Kelly Evans' Ahead Of The Tape column in yesterday's Wall Street Journal contained a concise, distilled read on the US economy over the past 25+ years.
Evans began,
"The threat of inflation is real. It is just a different threat than many realize."
She then reminded readers that much of the price pressure on commodities comes from smaller, faster-growing economies. It's a demand-push phenomenon.
Then she noted that "median income for men was actually higher, in real terms, in 1973 than in 2009."
But the best, punchiest passage was,
"The globalization of the labor force, meanwhile, continues to exert pressure on the U.S. job market even as it pushes up commodity prices by expanding the middle class world-wide.
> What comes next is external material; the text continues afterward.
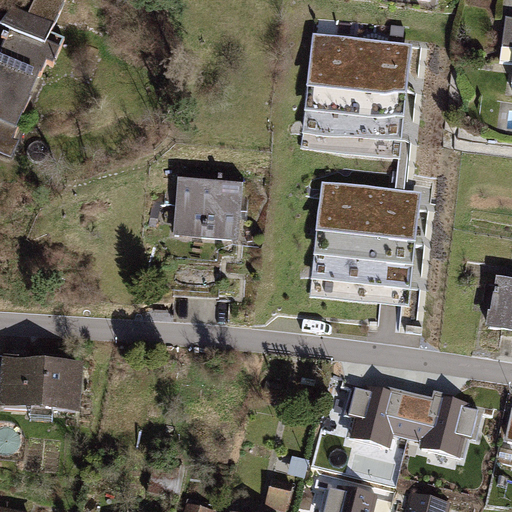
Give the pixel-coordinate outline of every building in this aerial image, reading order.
[(36,0),(29,16),(13,9),(2,28),(12,33),(9,38),(6,37),(3,43),(5,44),(0,55),(0,54),(0,156),(12,162),(38,105),(31,100),(48,64),(54,67),(66,40),(52,34),(67,0),(36,0)] [(511,16),(503,15),(496,75),(511,76),(511,16)] [(413,48),(314,37),(301,152),(401,163),(413,48)] [(245,187),(178,181),(173,236),(239,242),(245,187)] [(422,196),(322,185),(310,299),(410,309),(422,196)] [(511,278),(495,275),(489,311),(486,310),(483,327),(511,331),(511,278)] [(82,365),(2,360),(0,392),(0,410),(79,416),(82,365)] [(386,391),(366,386),(364,391),(356,389),(349,418),(356,420),(351,441),(390,451),(393,437),(405,440),(416,395),(386,388),(386,391)] [(454,397),(435,392),(433,399),(416,395),(405,440),(424,445),(422,451),(459,461),(465,439),(473,441),(480,412),(472,410),(473,405),(453,400),(454,397)] [(291,457),(287,475),(301,478),(305,460),(291,457)] [(264,508),(280,511),(285,511),(293,484),(271,478),(264,508)] [(376,511),(380,497),(341,487),(340,492),(330,489),(323,511),(376,511)] [(408,511),(448,511),(450,505),(412,496),(408,511)] [(183,511),(214,511),(216,508),(186,501),(183,511)]
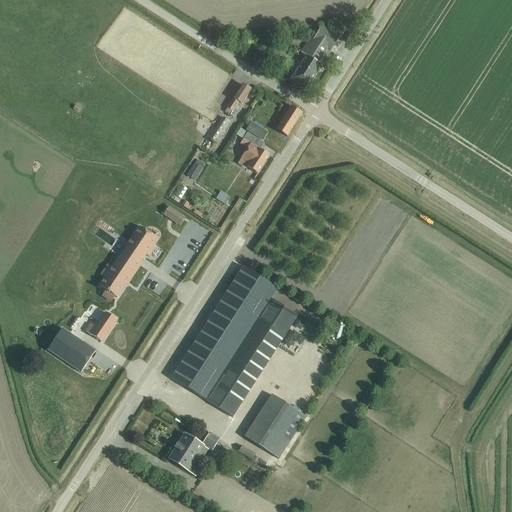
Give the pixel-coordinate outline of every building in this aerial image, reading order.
[(308,87),(321,66),(318,64),(327,48),(330,50),(338,35),(320,25),(312,39),(311,39),(299,60),(303,62),(292,80),(304,88),(308,87)] [(243,84),(226,109),(232,112),(234,114),(240,104),(241,105),(251,90),(243,84)] [(292,129),(302,113),(291,106),(281,122),(276,130),(287,137),(292,129)] [(225,119),(211,141),(216,144),(230,122),(225,119)] [(246,131),(263,141),(268,133),(251,123),(246,131)] [(240,128),(235,135),(243,140),(251,144),(247,150),(241,159),(245,162),(249,165),(247,169),(257,175),(269,156),(259,150),(263,144),(257,140),(247,133),(240,128)] [(194,165),(187,176),(193,181),(201,169),(194,165)] [(219,206),(226,198),(217,191),(211,199),(219,206)] [(184,201),(181,206),(188,210),(191,206),(184,201)] [(169,207),(163,216),(180,227),(185,218),(169,207)] [(99,287),(105,291),(106,291),(106,292),(107,293),(109,295),(109,294),(110,294),(115,297),(115,298),(117,299),(124,287),(146,255),(149,257),(152,252),(155,248),(152,246),(154,243),(157,239),(139,227),(119,257),(112,268),(105,279),(99,287)] [(106,236),(102,250),(118,255),(122,241),(106,236)] [(193,345),(171,379),(205,401),(206,401),(232,418),(252,388),(297,317),(271,300),(277,289),(259,278),(243,267),(231,286),(193,345)] [(75,321),(80,325),(87,315),(83,311),(75,321)] [(91,325),(86,332),(101,343),(116,320),(106,313),(96,328),(91,325)] [(62,329),(47,351),(59,359),(81,373),(95,352),(62,329)] [(79,385),(94,395),(100,387),(85,377),(79,385)] [(271,396),(244,438),(251,442),(278,459),(279,460),(289,443),(305,417),(299,414),(271,396)] [(168,459),(196,477),(201,469),(199,468),(204,461),(202,460),(208,450),(211,452),(219,440),(209,433),(202,445),(185,434),(168,459)] [(238,452),(251,460),(251,461),(255,454),(242,446),(238,452)]
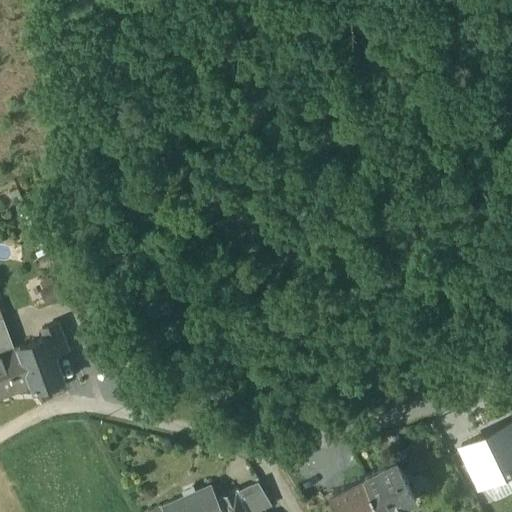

This vulnerability was highlighted in mid-2008 when oil prices soared and consumer spending promptly tanked. That was before the worst of the recession. Households are hardly better able to handle such a run-up now."
Thus, the more we look backward, protect union jobs at defunct auto makers and such, the more we pour scarce economic resources into the wrong opportunities. And you wonder why the US is a slowing economic power, relative to some other nations?
Evans then delivers an apolitical shot of truth in her last sentence,
"The real risk is that the U.S. faces a poverty cycle rather than an inflationary one."
That word, poverty, should rivet you. It did me. But that's what happens when your economy no longer focuses on ever higher value-adding opportunities, seeking, instead, to subsidize less robust value-adding economic situations.